### TEXT PASSAGE
2) A letter suggesting the possibility of the Assumption was written and
attributed to St. Jerome (ad Paulam et Eustochium de Assumptione B. Virginis,
Op. tom. v. p. 82, Paris, 1706).
3) A treatise to prove it not impossible was wrongly attributed to St.
Augustine (Op. tom. vi. p. 1142, ed. Migne).
4) Two sermons supporting the belief were written and wrongly attributed to
St. Athanasius (Op. tom. ii. pp. 393, 416, ed., Ben. Paris, 1698).
5) A fraudulent insertion was made in Eusebius’s
Chronicle that ‘in the year 48 Mary
the Virgin was taken up into heaven,
as some wrote that they had had it revealed to them.’
Thus the authority of the names of St. John, of Melito, of Athanasius, of
Eusebius, of Augustine, of Jerome was obtained for the belief by a series of
forgeries readily accepted because in accordance with the sentiment of the day,
and the Gnostic legend was attributed to orthodox writers who did not entertain
it. But this was not all, for there is the clearest evidence (1) that no one
within the church taught it for six centuries, and (2) that those who did first
teach it within the church borrowed it directly from the book condemned by pope
Gelasius as heretical. For the first person within the church who held and
taught it was Juvenal, bishop of Jerusalem (if a homily attributed to John
Damascene containing a quotation from from ‘the Eutymiac history’...be for the
moment considered genuine), who (according to this statement) on Marcian and
Pulcheria’s sending to him for information as to St. Mary’s sepulchre, replied
to them by narrating a shortened version of the de Transitu legend as ‘a most
ancient and true tradition.’ The second person within the church who taught it
(or the first, if the homily attributed to John Damascene relating the above
tale of Juvenal be spurious, as it almost certainly is) was Gregory of Tours,
The Abbe Migne points out in a note that ‘what Gregory here relates of the death
of the Blessed Virgin and its attendant circumstances he undoubtedly drew...from
Pseudo-Melito’s Liber de Transitu B. Mariae, which is classed among apocryphal
books by pope Gelasius.’ He adds that this account, with the circumstances
related by Gregory, were soon afterwards introduced into the Gallican
Liturgy...It is demonstrable that the Gnostic legend passed into the church
through Gregory or Juvenal, and so became an accepted tradition within it...Pope
Benedict XIV says naively that ‘the most ancient Fathers of the Primitive CHurch
are silent as to the bodily assumption of the Blesseed Virgin, but the fathers
of the middle and latest ages, both Greeks and Latins, relate it in the
distinctest terms’ (De Fest. Assumpt. apud. Migne, Theol. Curs. Compl. tom.

### Stored items
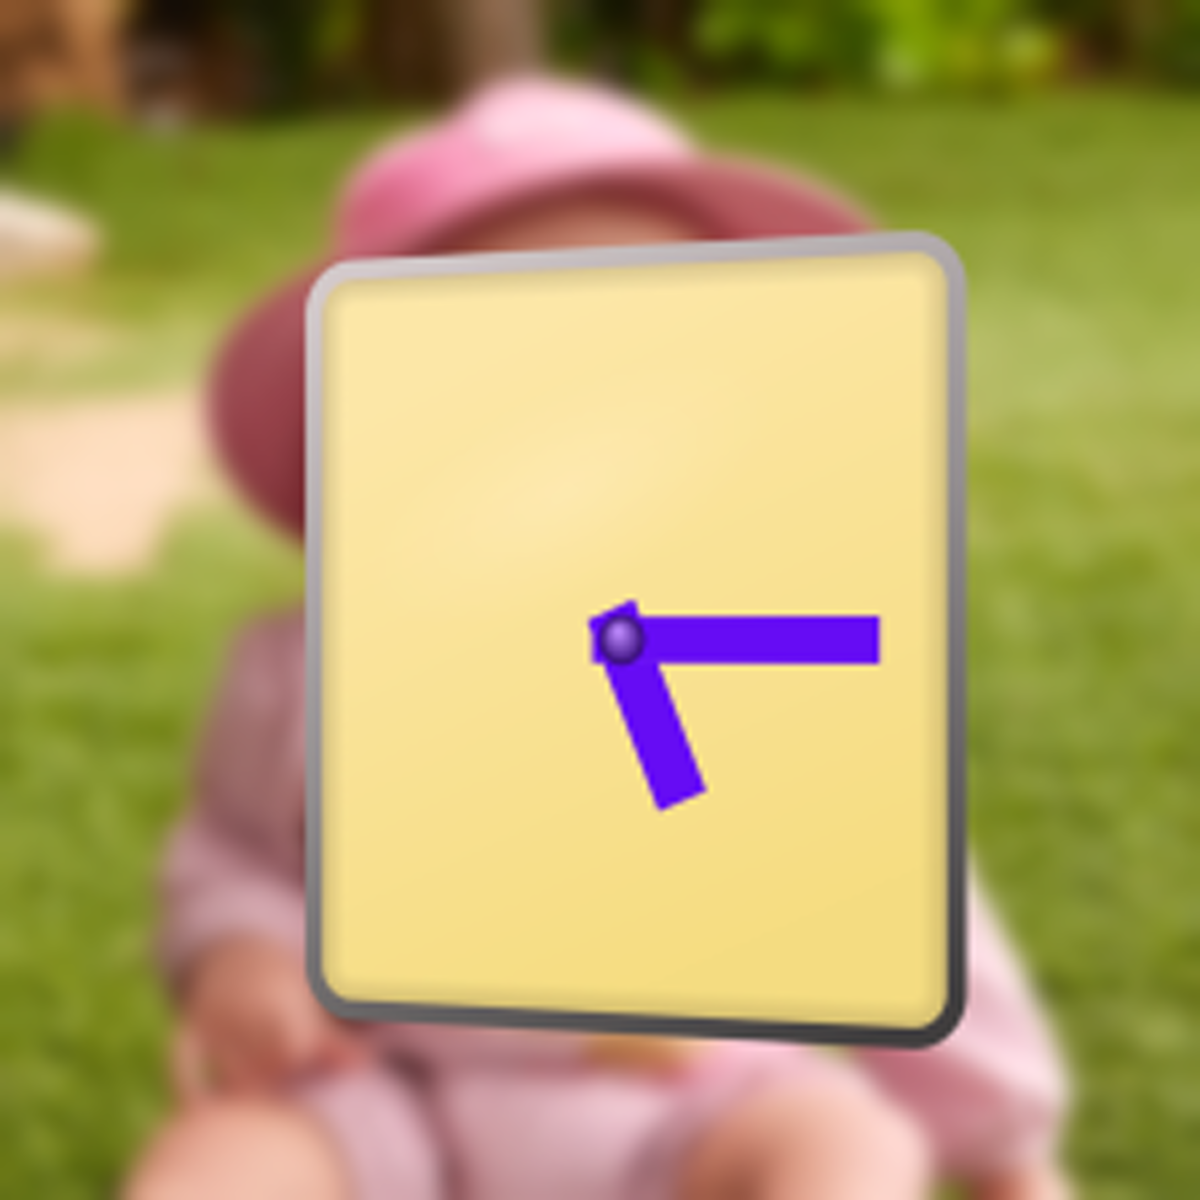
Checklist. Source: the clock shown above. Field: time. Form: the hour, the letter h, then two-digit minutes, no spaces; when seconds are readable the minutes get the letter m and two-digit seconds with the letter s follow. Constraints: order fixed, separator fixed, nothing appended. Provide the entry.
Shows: 5h15
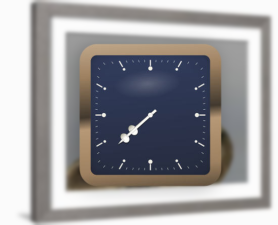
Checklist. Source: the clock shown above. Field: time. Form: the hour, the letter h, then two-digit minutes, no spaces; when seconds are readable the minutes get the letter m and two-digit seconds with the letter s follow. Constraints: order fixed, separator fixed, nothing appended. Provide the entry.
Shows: 7h38
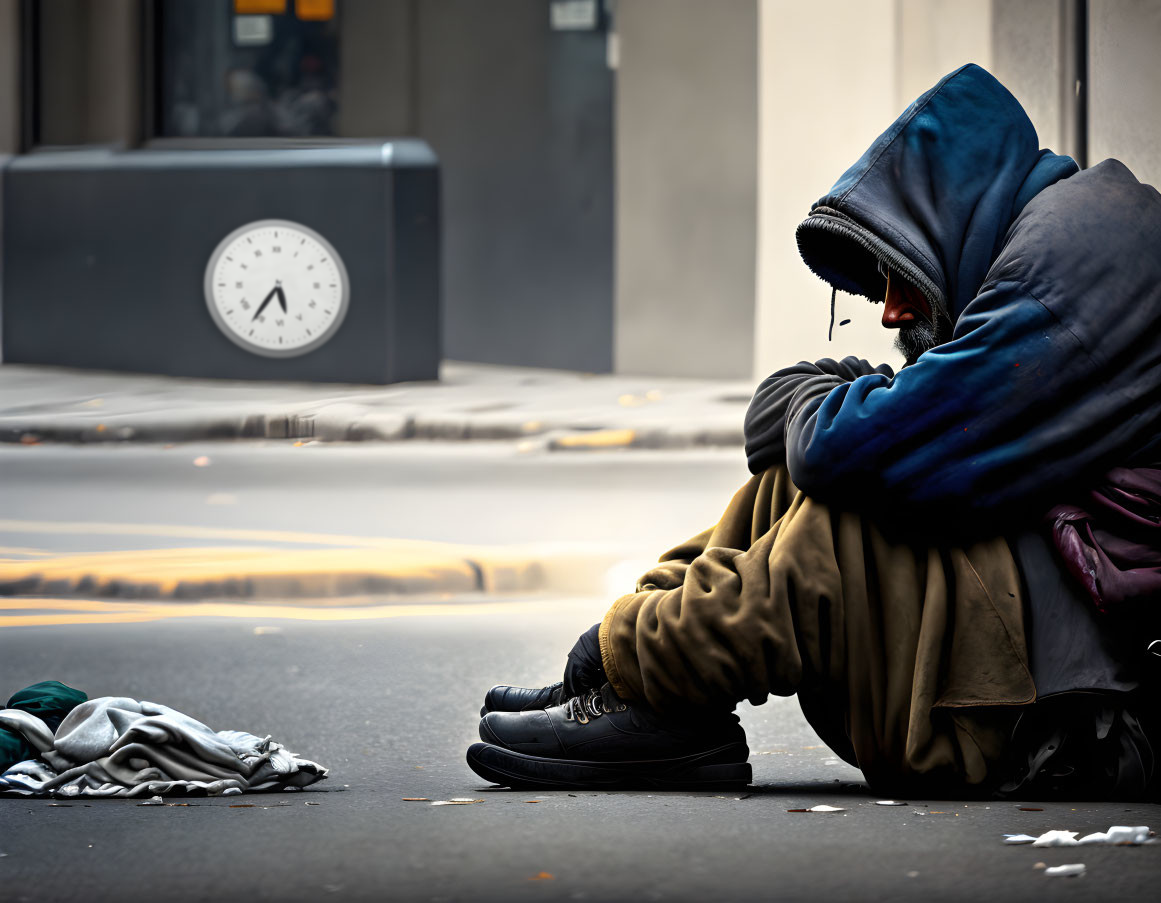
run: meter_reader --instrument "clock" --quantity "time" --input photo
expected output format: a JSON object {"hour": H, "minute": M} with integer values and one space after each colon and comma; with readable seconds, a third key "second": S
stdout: {"hour": 5, "minute": 36}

### TASK PROMPT
Please set down the stretch of the Assumption passage above from "2) A letter" through "1142, ed. Migne).", word for word.

### EXERCISE ANSWER
2) A letter suggesting the possibility of the Assumption was written and
attributed to St. Jerome (ad Paulam et Eustochium de Assumptione B. Virginis,
Op. tom. v. p. 82, Paris, 1706).
3) A treatise to prove it not impossible was wrongly attributed to St.
Augustine (Op. tom. vi. p. 1142, ed. Migne).